* [DOCUMENT SECTION]
Closed thomasnield closed 5 years ago

thomasnield commented 5 years ago

I implemented some syntactic sugar to turn an Iterable<T> or Sequence<T> into a Matrix<N>. This can be used via toMatrix() and toVector().

import javafx.scene.paint.Color
import koma.matrix.Matrix

fun main(args: Array<String>) {

    val colors = sequenceOf(
            Color.RED,
            Color.PINK,
            Color.YELLOW,
            Color.BLUE,
            Color.GREEN
    )

    val matrix = colors.toMatrix(
            { it.red },
            { it.green },
            { it.blue }
    )

    println(matrix)
}

I also implemented a matrixOf() and vectorOf() set of functions to follow Kotlin idioms.

val a = matrixOf(0, 1, 2 end 3, 4, 5)
thomasnield commented 5 years ago

If you feel strongly opposed to toVector() and vectorOf(), let me know and I'll remove them. I think it's a nice convenience to enforce a single column of values and not have to transpose a matrix literal.

kyonifer commented 5 years ago

Looks good overall. What do you think of naming the vector functions colVectorOf and toColVector to make it explicit that the user will be getting a vertical vector? Might make it more consistent with asColVector, and open the door to having rowVectorOf and toRowVector variants as well.

thomasnield commented 5 years ago

I think that makes perfect sense. Ill tweak those function names to indicate col vectors.

thomasnield commented 5 years ago

I put in the proposed changes, thanks. Please let me know if there is anything else.

drmoose commented 5 years ago

Once I figured out what it was doing, @thomasnield's toMatrix is an awesome idea, but I did have to read the source to figure out what it was doing. You might consider renaming it as well to something more descriptive -- just reading the example, I couldn't figure out what the callbacks were doing. The best I've been able to think of is mapAsRows/mapAsCols, but I'm not sure that's good either.

Sorry for barging in on somebody else's PR. By whatever name, :+1:

thomasnield commented 5 years ago

@drmoose that is an interesting idea. I see your intention with mapAsRows() and mapAsCols() but I don't think it communicates effectively that the elements are going into a Matrix. I suppose we could add an optional argument to toMatrix() specifying each element supplying to a column of values rather than a row. You can also transpose it after population....

thomasnield commented 5 years ago

Maybe mapToMatrix()? If that example was confusing, maybe it is esoteric and only makes sense to me....

kyonifer commented 5 years ago

I think having an extension named toMatrix() on Iterables et al makes sense, but usually the signature of these types of extensions take no arguments (i.e. foo.toList() in kotlin). The ability to specify selectors is powerful, so probably what we want here is to also add a default case where calling Iterable<T>.toMatrix() with no selectors specified by the user tries to directly insert each element into a matrix with a default selector, e.g.

listOf(1,2,3).toMatrix() // returns [1,2,3].T
listOf(1,2,3).toMatrix( { it }, {it + 100} ) // returns [1, 101 end 2, 102 end 3, 103]

That way we get the power of selectors but also the intuitive default behavior of "try and make this sequence of numerical things into a vector for me". Probably it makes sense to define the toMatrix() form without arguments only on numerical types, so we'll want to generate those extensions for each primitive. Going to merge this as-is for now as I think the only changes needed are augmentation of some default cases.

thomasnield commented 5 years ago

Sweet! Thank you, looking forward to the next release!

* [DATA LISTING]

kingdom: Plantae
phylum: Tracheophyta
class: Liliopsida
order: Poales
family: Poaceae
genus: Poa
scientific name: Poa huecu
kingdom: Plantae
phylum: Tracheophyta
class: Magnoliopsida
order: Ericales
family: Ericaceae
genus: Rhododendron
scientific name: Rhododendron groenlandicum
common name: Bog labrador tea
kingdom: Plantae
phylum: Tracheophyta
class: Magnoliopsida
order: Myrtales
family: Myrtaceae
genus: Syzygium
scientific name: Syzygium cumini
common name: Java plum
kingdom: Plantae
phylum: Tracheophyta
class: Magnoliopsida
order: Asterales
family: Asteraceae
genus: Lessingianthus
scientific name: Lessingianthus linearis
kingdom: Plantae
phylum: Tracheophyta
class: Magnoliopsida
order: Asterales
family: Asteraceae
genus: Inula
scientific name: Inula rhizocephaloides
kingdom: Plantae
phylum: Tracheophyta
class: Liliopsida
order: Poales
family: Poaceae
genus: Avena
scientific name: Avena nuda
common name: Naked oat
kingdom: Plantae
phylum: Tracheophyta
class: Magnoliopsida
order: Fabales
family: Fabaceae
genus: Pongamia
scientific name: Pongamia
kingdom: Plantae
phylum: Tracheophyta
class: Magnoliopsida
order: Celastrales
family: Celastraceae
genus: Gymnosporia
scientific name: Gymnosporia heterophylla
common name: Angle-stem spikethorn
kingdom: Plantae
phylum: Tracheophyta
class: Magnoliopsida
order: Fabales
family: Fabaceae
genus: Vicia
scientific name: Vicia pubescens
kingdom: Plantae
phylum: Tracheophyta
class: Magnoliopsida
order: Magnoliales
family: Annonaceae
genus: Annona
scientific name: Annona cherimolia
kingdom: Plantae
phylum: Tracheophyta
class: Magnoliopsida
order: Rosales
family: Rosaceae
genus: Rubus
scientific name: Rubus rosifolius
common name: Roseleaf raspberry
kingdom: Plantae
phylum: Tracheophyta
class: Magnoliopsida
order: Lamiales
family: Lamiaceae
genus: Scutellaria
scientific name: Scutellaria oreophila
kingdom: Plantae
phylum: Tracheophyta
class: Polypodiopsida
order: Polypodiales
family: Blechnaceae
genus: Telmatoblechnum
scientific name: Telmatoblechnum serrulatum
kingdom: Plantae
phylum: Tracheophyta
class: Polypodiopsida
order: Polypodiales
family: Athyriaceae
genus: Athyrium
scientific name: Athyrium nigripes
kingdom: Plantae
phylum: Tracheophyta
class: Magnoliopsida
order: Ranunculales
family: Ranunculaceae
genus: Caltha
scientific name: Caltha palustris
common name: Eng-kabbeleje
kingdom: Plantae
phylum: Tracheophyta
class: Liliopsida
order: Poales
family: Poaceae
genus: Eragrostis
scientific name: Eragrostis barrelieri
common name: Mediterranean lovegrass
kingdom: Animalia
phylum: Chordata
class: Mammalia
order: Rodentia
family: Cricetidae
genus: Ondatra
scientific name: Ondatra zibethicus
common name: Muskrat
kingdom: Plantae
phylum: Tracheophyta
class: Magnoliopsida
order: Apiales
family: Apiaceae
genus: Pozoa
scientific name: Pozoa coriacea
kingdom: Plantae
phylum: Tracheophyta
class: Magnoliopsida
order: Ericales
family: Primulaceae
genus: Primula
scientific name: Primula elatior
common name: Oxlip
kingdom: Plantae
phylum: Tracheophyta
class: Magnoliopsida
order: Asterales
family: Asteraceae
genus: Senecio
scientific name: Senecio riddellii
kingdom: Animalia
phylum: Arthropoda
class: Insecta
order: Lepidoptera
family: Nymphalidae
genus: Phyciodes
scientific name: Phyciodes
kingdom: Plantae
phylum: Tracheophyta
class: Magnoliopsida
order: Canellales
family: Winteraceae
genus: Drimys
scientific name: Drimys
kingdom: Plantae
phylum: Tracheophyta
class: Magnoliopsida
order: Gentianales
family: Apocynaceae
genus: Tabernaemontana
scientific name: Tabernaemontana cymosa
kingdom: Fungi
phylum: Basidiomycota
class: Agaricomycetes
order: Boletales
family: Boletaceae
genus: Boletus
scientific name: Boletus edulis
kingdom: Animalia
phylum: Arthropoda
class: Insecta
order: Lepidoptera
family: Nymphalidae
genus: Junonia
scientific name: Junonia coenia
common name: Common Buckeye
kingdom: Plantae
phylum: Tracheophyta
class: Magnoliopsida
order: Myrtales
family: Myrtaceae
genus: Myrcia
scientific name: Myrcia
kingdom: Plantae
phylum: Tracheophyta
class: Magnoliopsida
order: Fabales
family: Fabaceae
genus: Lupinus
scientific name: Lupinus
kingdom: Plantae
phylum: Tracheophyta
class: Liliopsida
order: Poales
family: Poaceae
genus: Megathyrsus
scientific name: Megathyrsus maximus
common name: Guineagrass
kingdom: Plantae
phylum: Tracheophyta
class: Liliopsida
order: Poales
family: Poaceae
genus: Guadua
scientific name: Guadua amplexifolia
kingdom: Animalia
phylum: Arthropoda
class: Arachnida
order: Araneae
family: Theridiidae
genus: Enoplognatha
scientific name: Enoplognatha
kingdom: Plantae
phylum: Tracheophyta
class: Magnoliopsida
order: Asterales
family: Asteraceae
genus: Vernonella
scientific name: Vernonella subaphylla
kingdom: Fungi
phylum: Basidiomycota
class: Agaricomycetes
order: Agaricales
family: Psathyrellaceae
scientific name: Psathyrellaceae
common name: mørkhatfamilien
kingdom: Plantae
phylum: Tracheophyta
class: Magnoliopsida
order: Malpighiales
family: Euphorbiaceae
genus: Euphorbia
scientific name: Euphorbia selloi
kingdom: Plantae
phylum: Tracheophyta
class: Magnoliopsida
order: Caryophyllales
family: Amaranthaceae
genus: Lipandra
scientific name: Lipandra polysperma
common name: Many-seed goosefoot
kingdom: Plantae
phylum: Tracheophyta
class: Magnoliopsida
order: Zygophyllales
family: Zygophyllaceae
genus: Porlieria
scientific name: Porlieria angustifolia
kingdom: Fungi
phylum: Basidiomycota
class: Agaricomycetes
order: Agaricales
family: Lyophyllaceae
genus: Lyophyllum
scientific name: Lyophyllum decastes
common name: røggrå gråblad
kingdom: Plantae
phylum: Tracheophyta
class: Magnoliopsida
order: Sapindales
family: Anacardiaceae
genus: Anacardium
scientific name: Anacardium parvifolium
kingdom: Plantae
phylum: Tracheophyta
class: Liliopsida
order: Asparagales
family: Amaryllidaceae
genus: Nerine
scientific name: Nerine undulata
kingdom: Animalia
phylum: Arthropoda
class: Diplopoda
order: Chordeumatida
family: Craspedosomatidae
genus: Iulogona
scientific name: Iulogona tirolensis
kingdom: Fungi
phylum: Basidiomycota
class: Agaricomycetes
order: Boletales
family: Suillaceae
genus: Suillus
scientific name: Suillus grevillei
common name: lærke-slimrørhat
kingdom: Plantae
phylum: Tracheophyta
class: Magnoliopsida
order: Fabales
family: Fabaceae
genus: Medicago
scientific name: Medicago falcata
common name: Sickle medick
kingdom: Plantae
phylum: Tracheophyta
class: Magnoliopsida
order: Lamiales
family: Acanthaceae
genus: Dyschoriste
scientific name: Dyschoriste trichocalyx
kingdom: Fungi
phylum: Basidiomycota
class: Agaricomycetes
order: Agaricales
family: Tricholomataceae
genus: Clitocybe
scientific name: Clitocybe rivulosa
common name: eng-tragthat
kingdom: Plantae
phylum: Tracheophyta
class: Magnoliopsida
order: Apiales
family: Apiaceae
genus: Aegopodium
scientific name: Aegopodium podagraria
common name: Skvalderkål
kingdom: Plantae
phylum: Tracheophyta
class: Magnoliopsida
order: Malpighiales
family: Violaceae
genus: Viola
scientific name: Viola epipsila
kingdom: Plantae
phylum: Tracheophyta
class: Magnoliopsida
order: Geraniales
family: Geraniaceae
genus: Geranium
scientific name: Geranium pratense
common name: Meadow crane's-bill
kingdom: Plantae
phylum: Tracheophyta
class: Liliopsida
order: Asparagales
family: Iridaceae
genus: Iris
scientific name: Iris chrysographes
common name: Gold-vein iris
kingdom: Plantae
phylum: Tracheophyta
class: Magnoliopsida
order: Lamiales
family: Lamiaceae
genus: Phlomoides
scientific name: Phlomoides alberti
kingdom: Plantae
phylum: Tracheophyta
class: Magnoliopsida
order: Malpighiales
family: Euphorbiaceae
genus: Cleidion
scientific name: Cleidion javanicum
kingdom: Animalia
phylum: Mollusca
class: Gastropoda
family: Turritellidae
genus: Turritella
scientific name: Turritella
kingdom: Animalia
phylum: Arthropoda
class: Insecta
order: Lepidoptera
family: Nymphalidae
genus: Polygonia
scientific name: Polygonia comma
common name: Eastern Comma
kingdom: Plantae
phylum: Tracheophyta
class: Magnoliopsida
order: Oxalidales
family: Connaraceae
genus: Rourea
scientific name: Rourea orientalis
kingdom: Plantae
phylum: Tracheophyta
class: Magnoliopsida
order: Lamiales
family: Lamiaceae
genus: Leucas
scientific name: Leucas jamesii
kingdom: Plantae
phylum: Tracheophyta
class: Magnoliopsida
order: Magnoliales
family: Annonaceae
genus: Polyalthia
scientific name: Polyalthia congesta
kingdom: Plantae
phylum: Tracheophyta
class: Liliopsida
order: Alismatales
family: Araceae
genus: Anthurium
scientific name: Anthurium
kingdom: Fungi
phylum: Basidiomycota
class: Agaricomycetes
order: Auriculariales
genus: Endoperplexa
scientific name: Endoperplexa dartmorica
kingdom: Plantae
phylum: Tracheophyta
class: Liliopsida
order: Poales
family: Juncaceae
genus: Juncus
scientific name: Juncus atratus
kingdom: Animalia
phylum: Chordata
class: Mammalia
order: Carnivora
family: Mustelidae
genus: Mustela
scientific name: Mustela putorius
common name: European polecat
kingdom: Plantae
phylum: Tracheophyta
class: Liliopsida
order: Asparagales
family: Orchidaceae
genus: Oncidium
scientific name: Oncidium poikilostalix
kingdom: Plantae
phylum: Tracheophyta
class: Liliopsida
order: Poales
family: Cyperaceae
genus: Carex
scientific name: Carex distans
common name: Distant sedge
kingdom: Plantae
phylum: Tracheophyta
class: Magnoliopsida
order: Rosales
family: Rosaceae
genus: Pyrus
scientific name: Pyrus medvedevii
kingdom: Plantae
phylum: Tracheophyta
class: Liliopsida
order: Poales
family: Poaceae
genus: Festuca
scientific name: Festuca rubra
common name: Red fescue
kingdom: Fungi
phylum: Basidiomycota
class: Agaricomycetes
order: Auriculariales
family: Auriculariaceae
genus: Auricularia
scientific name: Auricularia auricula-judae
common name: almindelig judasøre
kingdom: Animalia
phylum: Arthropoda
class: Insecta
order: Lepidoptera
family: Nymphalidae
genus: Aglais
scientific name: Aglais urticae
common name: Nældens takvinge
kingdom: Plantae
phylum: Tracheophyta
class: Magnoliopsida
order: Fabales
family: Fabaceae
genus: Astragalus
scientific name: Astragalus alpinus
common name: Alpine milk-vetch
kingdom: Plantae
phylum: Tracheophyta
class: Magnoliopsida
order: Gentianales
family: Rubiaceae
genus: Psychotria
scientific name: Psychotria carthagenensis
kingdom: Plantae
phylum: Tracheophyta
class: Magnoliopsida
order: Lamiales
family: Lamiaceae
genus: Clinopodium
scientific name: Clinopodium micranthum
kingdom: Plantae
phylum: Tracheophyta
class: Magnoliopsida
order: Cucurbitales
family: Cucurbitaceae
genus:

* [WHAT NEEDS TO BE DONE]
Do these statements agree with the discussion of the toMatrix() pull request? Answer yes or no for each and quote the words of the text that decide it. (a) kyonifer suggested naming the vector functions colVectorOf and toColVector. (b) drmoose understood what toMatrix did from the example alone. (c) kyonifer chose to wait until default cases were added before merging. The lines above come from a different source than the text.

* [TASK RESPONSE]
(a) Yes: "What do you think of naming the vector functions colVectorOf and toColVector"
(b) No: "I did have to read the source to figure out what it was doing"
(c) No: "Going to merge this as-is for now"